ABSTRACT

Since the mid-1990s, Africa has experienced a re-enchantment with the transformative effects of investments in ports, roads, railways and, to some extent, airports. This is reflected in where the World Bank and the African Development Bank place their money, as well as in the heightened profile of China, which is the largest single external investor in infrastructure. This chapter begins by mapping the different regional patterns before addressing the specific question of how far spending has been driven by the requirements of the extractive industries. Whereas petroleum and diamonds are associated with enclave dynamics and infrastructure that is dedicated to extraction – notably pipelines and airports – most mining relies on road and rail that is shared with other users. The second part of the chapter addresses the impact of infrastructural spending on state capacity and whether it is sustainable in the current economic climate. What is often not appreciated is that African governments account for the greatest investments. In effect, this spending comes at the expense of the provision of other public goods.

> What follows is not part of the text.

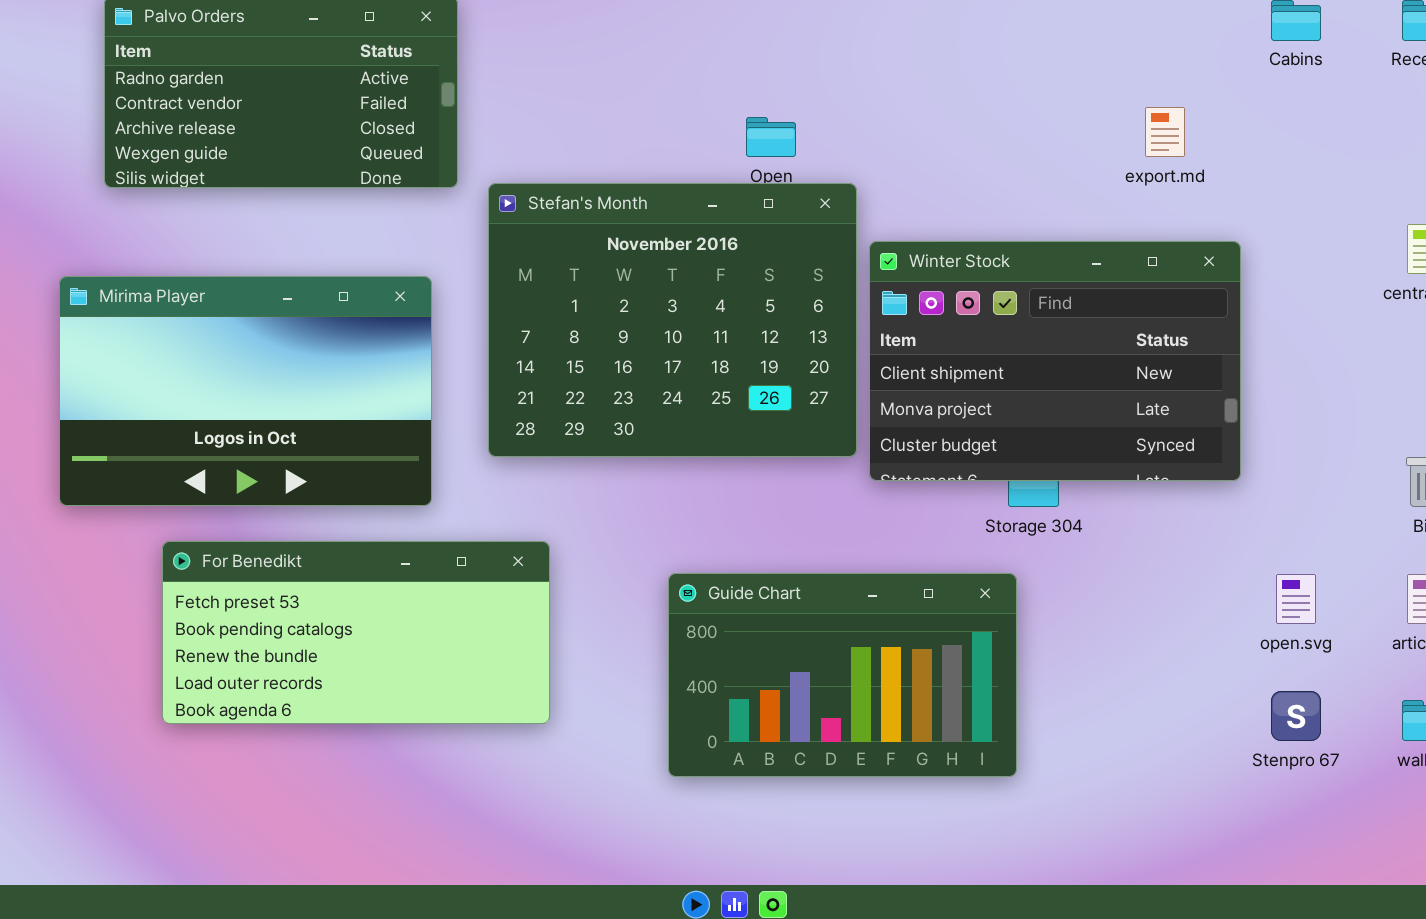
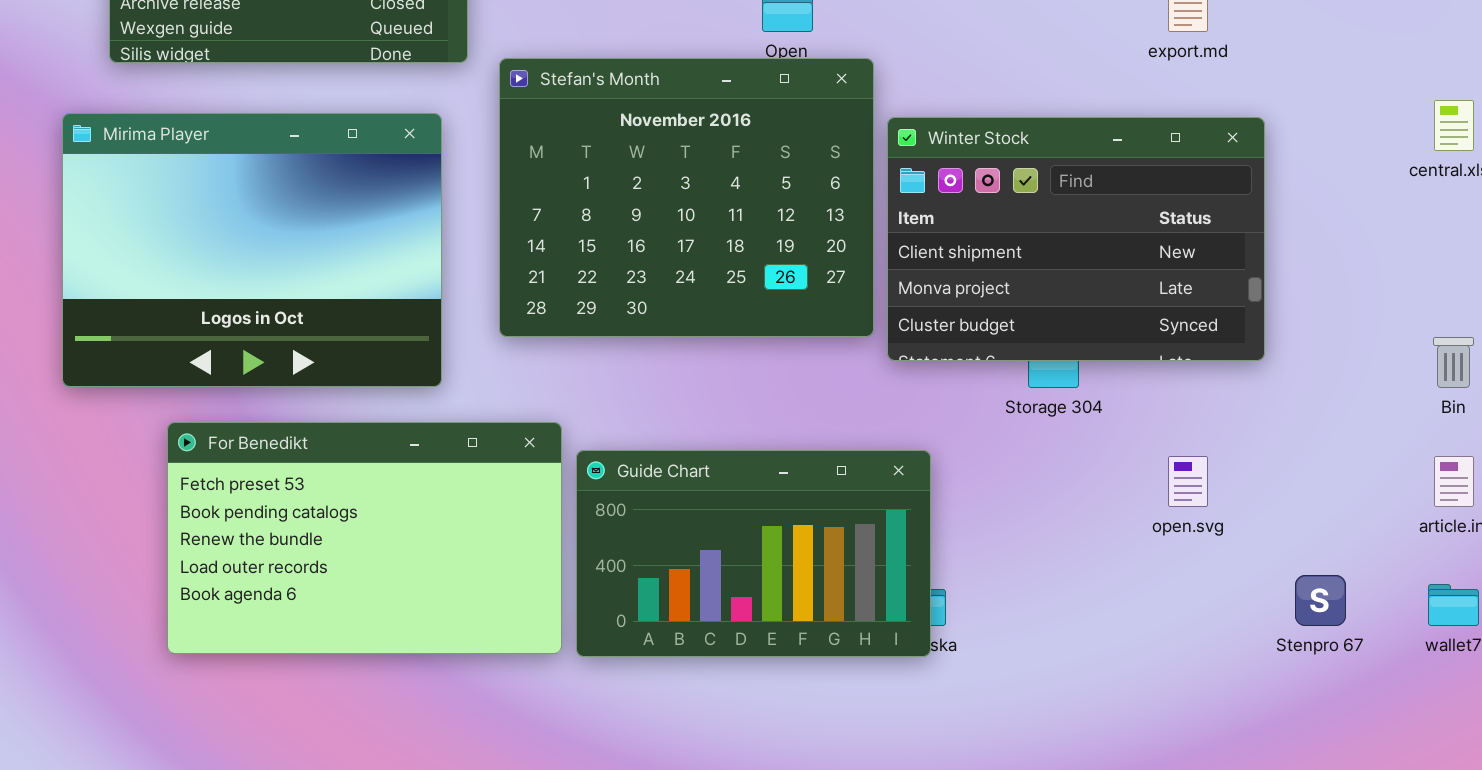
Mirima Player: [59,276,432,506] -> [62,113,442,387], resized
For Benedikt: [162,541,550,724] -> [167,422,562,654], resized
Guide Chart: [668,573,1017,777] -> [576,450,931,657], moved
open.svg: [1276,574,1316,624] -> [1168,456,1208,507], moved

The argument is that while the agenda might appear to be set by external actors, African governments have been adept at retaining control. Public–private partnerships have been much more limited than the World Bank would prefer. Although global logistics companies have played a role in the construction and operation of many seaports, African governments have assigned overall control to semi-autonomous port authorities, which have shown their capacity to flex their muscles. All of this casts doubt on the contention that neoliberal governance involves an attenuation of state sovereignty.